This success earned Imus numerous recognitions, including four Marconi Awards, two Major Market Personality of the Year awards, one of Time magazine's "Most Influential Americans" awards (1997), Major Market Personality of the Year, and an award for Syndicated Personality of the Year. Imus also became a member of the Emerson Radio Hall of Fame (1989) and the National Association of Broadcasters Broadcasting Hall of Fame (1996). Additionally, Imus has written several books including God's Other Son (1981/1994) and two books he co-authored with his brother Fred Imus, including Two Guys Four Corners (1997) and Big Guy Country (2001).
A biting and, some say, unacceptably insulting speech at the Radio-Television Correspondents Association dinner in Washington D.C. in 1996, earned Imus new fans and dissenters alike. He was particularly harsh toward President Bill Clinton and First Lady Hillary Clinton, both of whom were in attendance. Imus' defended his behavior with the assertion that he refused to be a hypocrite.
Despite the heavy criticism, Imus has refused to hold back his opinions, both on and off the air. His habit of making cutting, off-the-cuff statements has landed him in hot water in many times, and made him the target of several lawsuits—including one in 2004 regarding his negative comments about a doctor. But his derogatory remarks about the Rutgers University's women's basketball team members in 2007 brought unprecedented ramifications to Imus's career.

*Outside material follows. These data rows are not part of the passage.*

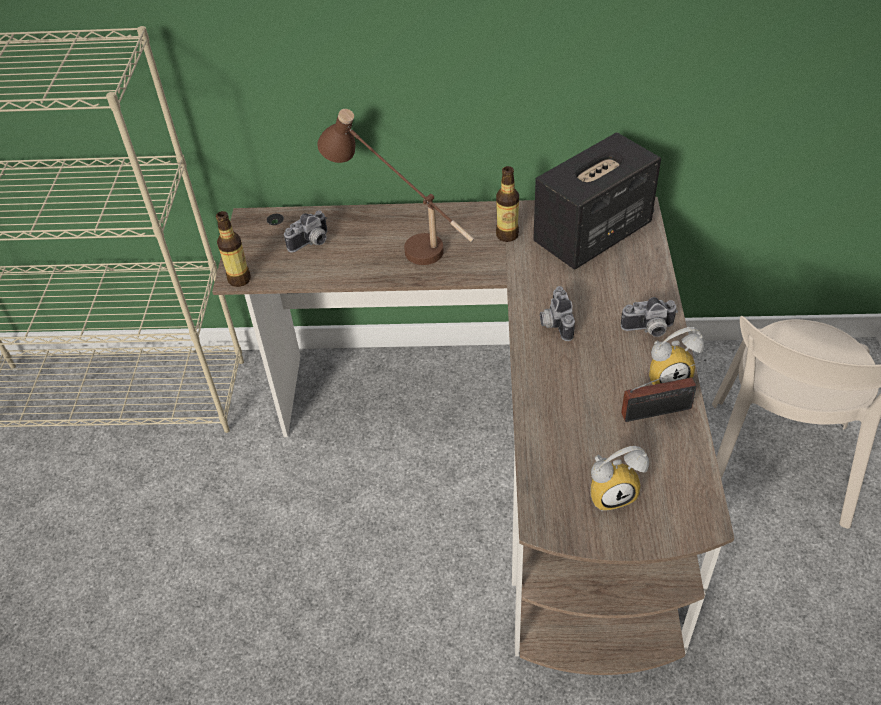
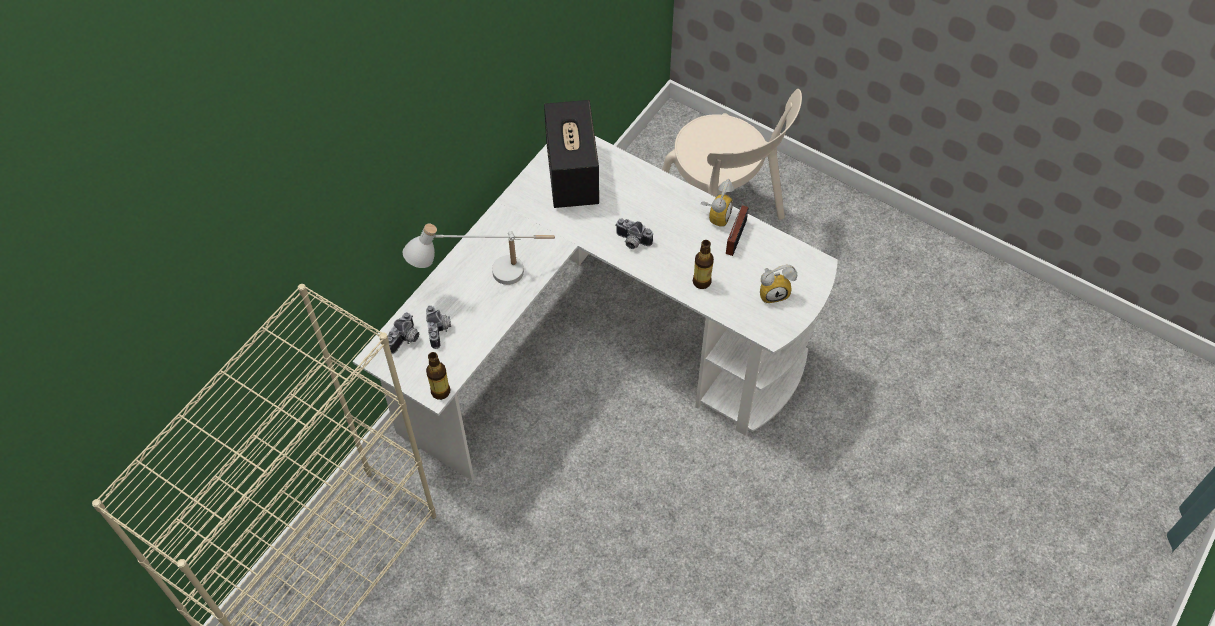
camera: 60 degrees left, 10 degrees up
(401, 241) = (485, 278): brown table lamp -> white table lamp
(507, 235) = (532, 218): bottle -> bottle (701, 282)
(509, 455) = (600, 351): brown desk -> white desk
(612, 492) = (774, 292): alarm clock -> alarm clock turned 60 degrees clockwise
(649, 330) = (675, 201): camera -> camera (406, 340)

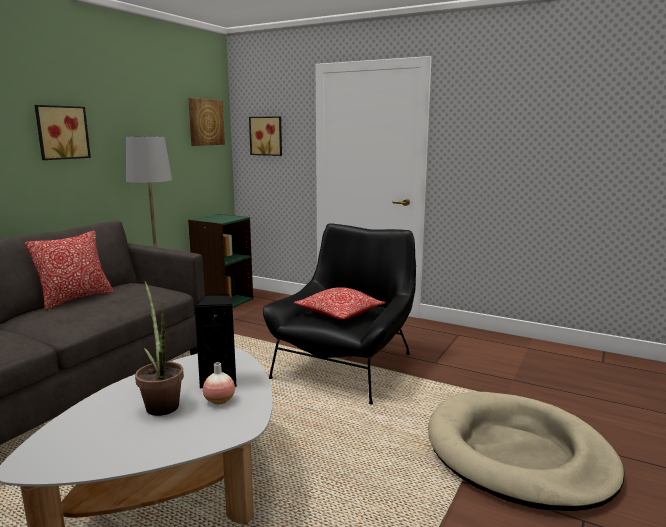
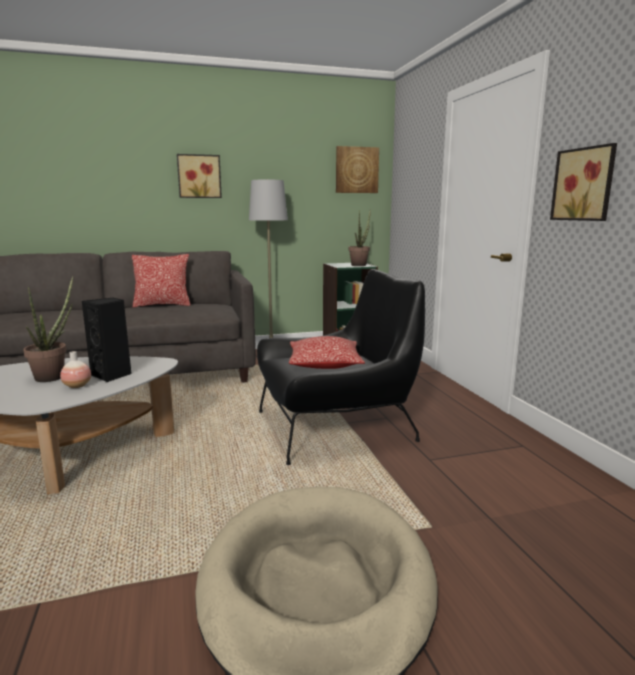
camera: 45 degrees right, 0 degrees up
(230, 217) = (360, 265): none -> potted plant
(267, 136) = (411, 182): picture -> picture (585, 184)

A few days after the insulting statements were broadcast, Don Imus told his listeners that he wanted "to take a moment to apologize for an insensitive and ill-conceived remark we made the other morning regarding the Rutgers women's basketball team. It was completely inappropriate, and we can understand why people were offended. Our characterization was thoughtless and stupid, and we are sorry." He also appeared on the Reverend Al Sharpton's syndicated radio program in another effort to apologize for his comment.